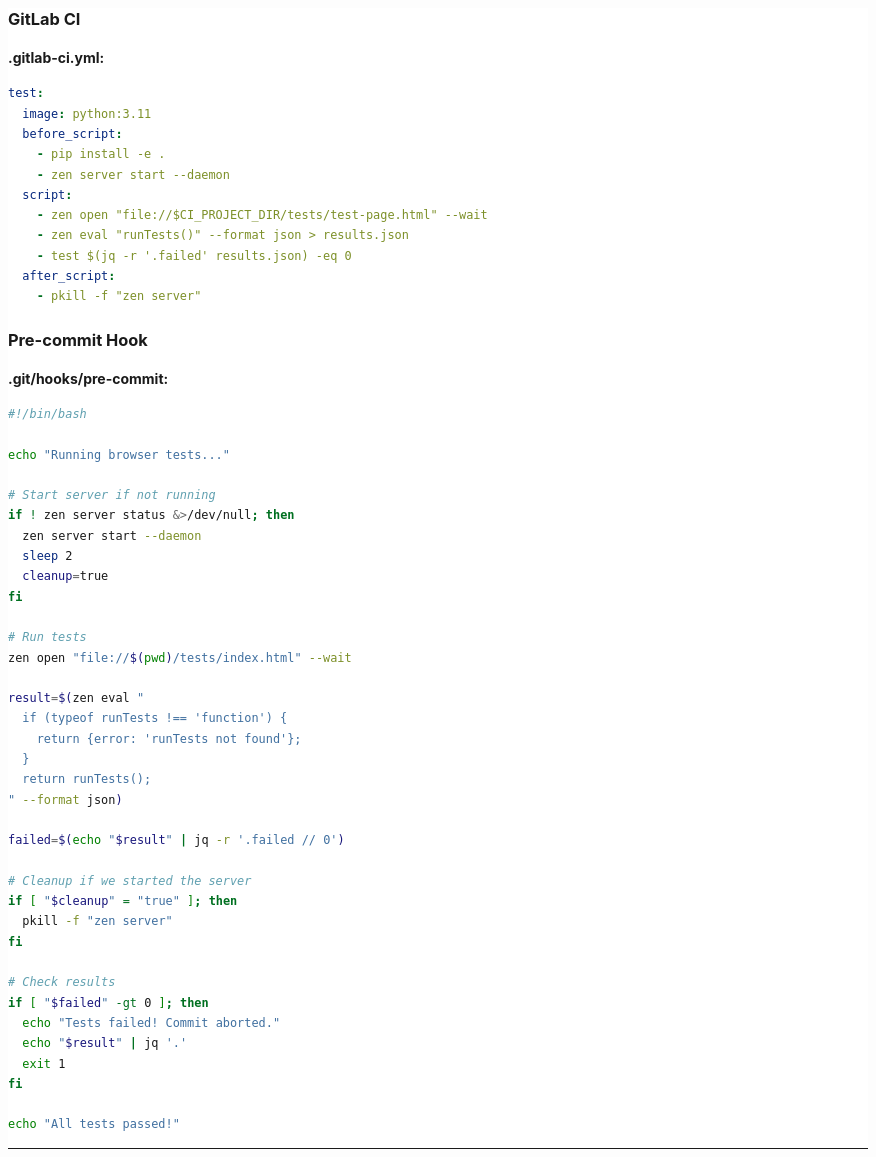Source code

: ### GitLab CI

**.gitlab-ci.yml:**
```yaml
test:
  image: python:3.11
  before_script:
    - pip install -e .
    - zen server start --daemon
  script:
    - zen open "file://$CI_PROJECT_DIR/tests/test-page.html" --wait
    - zen eval "runTests()" --format json > results.json
    - test $(jq -r '.failed' results.json) -eq 0
  after_script:
    - pkill -f "zen server"
```

### Pre-commit Hook

**.git/hooks/pre-commit:**
```bash
#!/bin/bash

echo "Running browser tests..."

# Start server if not running
if ! zen server status &>/dev/null; then
  zen server start --daemon
  sleep 2
  cleanup=true
fi

# Run tests
zen open "file://$(pwd)/tests/index.html" --wait

result=$(zen eval "
  if (typeof runTests !== 'function') {
    return {error: 'runTests not found'};
  }
  return runTests();
" --format json)

failed=$(echo "$result" | jq -r '.failed // 0')

# Cleanup if we started the server
if [ "$cleanup" = "true" ]; then
  pkill -f "zen server"
fi

# Check results
if [ "$failed" -gt 0 ]; then
  echo "Tests failed! Commit aborted."
  echo "$result" | jq '.'
  exit 1
fi

echo "All tests passed!"
```

---
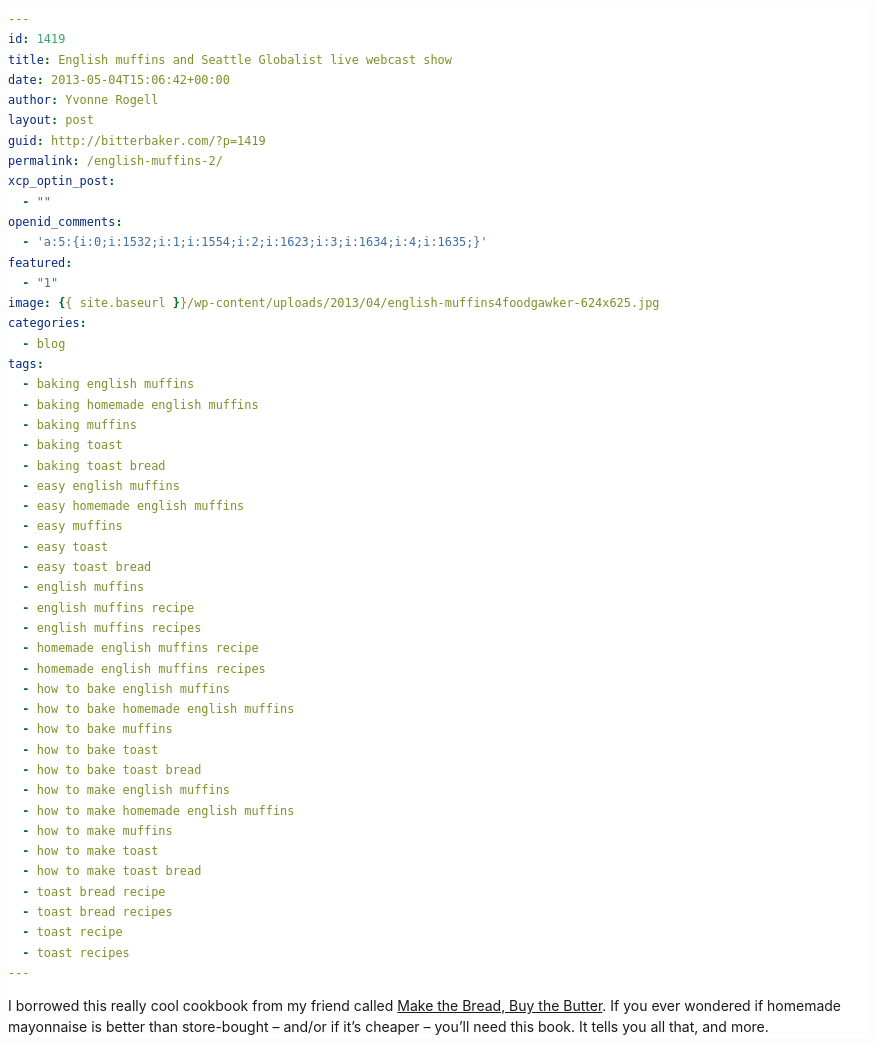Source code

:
 ```yaml
---
id: 1419
title: English muffins and Seattle Globalist live webcast show
date: 2013-05-04T15:06:42+00:00
author: Yvonne Rogell
layout: post
guid: http://bitterbaker.com/?p=1419
permalink: /english-muffins-2/
xcp_optin_post:
  - ""
openid_comments:
  - 'a:5:{i:0;i:1532;i:1;i:1554;i:2;i:1623;i:3;i:1634;i:4;i:1635;}'
featured:
  - "1"
image: {{ site.baseurl }}/wp-content/uploads/2013/04/english-muffins4foodgawker-624x625.jpg
categories:
  - blog
tags:
  - baking english muffins
  - baking homemade english muffins
  - baking muffins
  - baking toast
  - baking toast bread
  - easy english muffins
  - easy homemade english muffins
  - easy muffins
  - easy toast
  - easy toast bread
  - english muffins
  - english muffins recipe
  - english muffins recipes
  - homemade english muffins recipe
  - homemade english muffins recipes
  - how to bake english muffins
  - how to bake homemade english muffins
  - how to bake muffins
  - how to bake toast
  - how to bake toast bread
  - how to make english muffins
  - how to make homemade english muffins
  - how to make muffins
  - how to make toast
  - how to make toast bread
  - toast bread recipe
  - toast bread recipes
  - toast recipe
  - toast recipes
---
```

I borrowed this really cool cookbook from my friend called <a href="http://www.amazon.com/Make-Bread-Buy-Butter-Shouldnt/dp/1451605870/ref=tmm_hrd_title_0" target="_blank">Make the Bread, Buy the Butter</a>. If you ever wondered if homemade mayonnaise is better than store-bought – and/or if it&#8217;s cheaper – you&#8217;ll need this book. It tells you all that, and more.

--- Task statement ---
Look for the word "easy" throughout the material above and copy every line that has it.

--- Result of the task ---
  - easy english muffins
  - easy homemade english muffins
  - easy muffins
  - easy toast
  - easy toast bread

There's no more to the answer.